Meh, there is not really an accepted formal definition, and to some
extent it is a philosophy question. The word algorithm comes from
Arabic, but the modern notion of Turing machines is from the 1920s.

There are a bunch of viewpoints on the topic here:

https://en.wikipedia.org/wiki/Algorithm_characterizations

A further take is here:

https://plato.stanford.edu/entries/computer-science/#Algo

Just remember that any such definition will be a "lie-to-children" - an
oversimplification that covers what you need at the time, but not the
full picture. (That is not a bad thing in any way - it is essential to
all learning. And it's the progress from oversimplifications upwards
that keeps things fun. If you are not familiar with the term
"lie-to-children", I recommend "The Science of the Discworld" that
popularised it.)
You could argue that there is always some kind of input. For example,
you could say that the digit index or the number of digits is the input
to the "calculate pi" algorithm.

(As an aside, I find it fascinating that there is an algorithm to
calculate the nth digit of the hexadecimal expansion of pi that does not
need to calculate all the preceding digits.)
Is that really true?

If you can accept a "calculate pi" algorithm that does not have an
input, then it is not finite.

I remember a programming task from my days at university (doing
mathematics and computation), writing a function that calculated the
digits of pi. The language in question was a functional programming
language similar to Haskell. The end result was a function that
returned an infinite list - you could then print out as many digits from
that list as you wanted.

So what was the output? What kind of output do you allow from your
algorithms?

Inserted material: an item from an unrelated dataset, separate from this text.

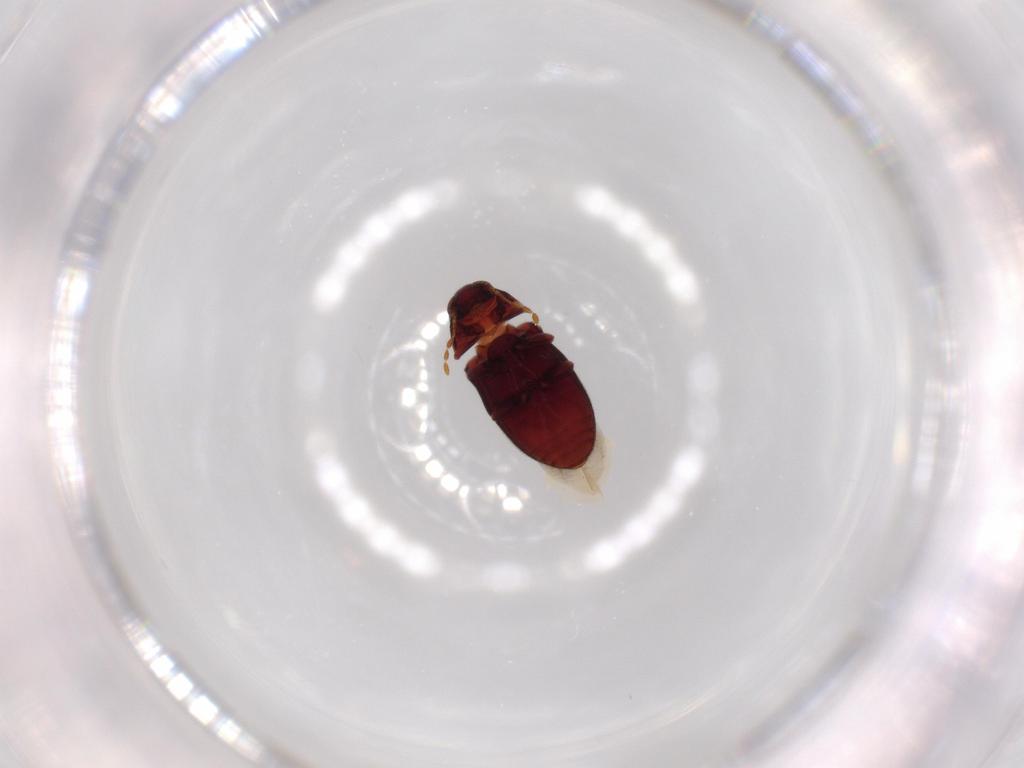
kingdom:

Does the algorithm have to stop and produce and output, or
can it produce a stream of output underway? Can the output be an
algorithm itself? Is it acceptable (according to your definition) for
the output of a "calculate pi" algorithm to be a tuple of a digit of pi
and an algorithm to calculate the next digit-algorithm tuple?
Was it "deterministic" ? Not all algorithms are deterministic and
repeatable, but it is often a very useful characteristic, and it might
have been relevant for the course you were doing at the time.
I think it is unlikely that you'll get a perfect match for your
professor's definition, except by luck - because I don't think there
really is a single definition. I don't think there is even a single
consistent definition for your features "output", "input", "steps", or
"finite" (in this context).

That's why Turing went to such effort to define his Turing Machine (and
some other mathematicians of the time came up with alternative
"universal computers"). If you want a rigorous definition, you have to
go back to 0's and 1's and something mathematically precise such as a TM
or universal register machine (which is easier to program than a TM).
Of course, you are then restricting your algorithms - it no longer
includes a recipe for brownies, for example, but it does give you
something you can define and reason about.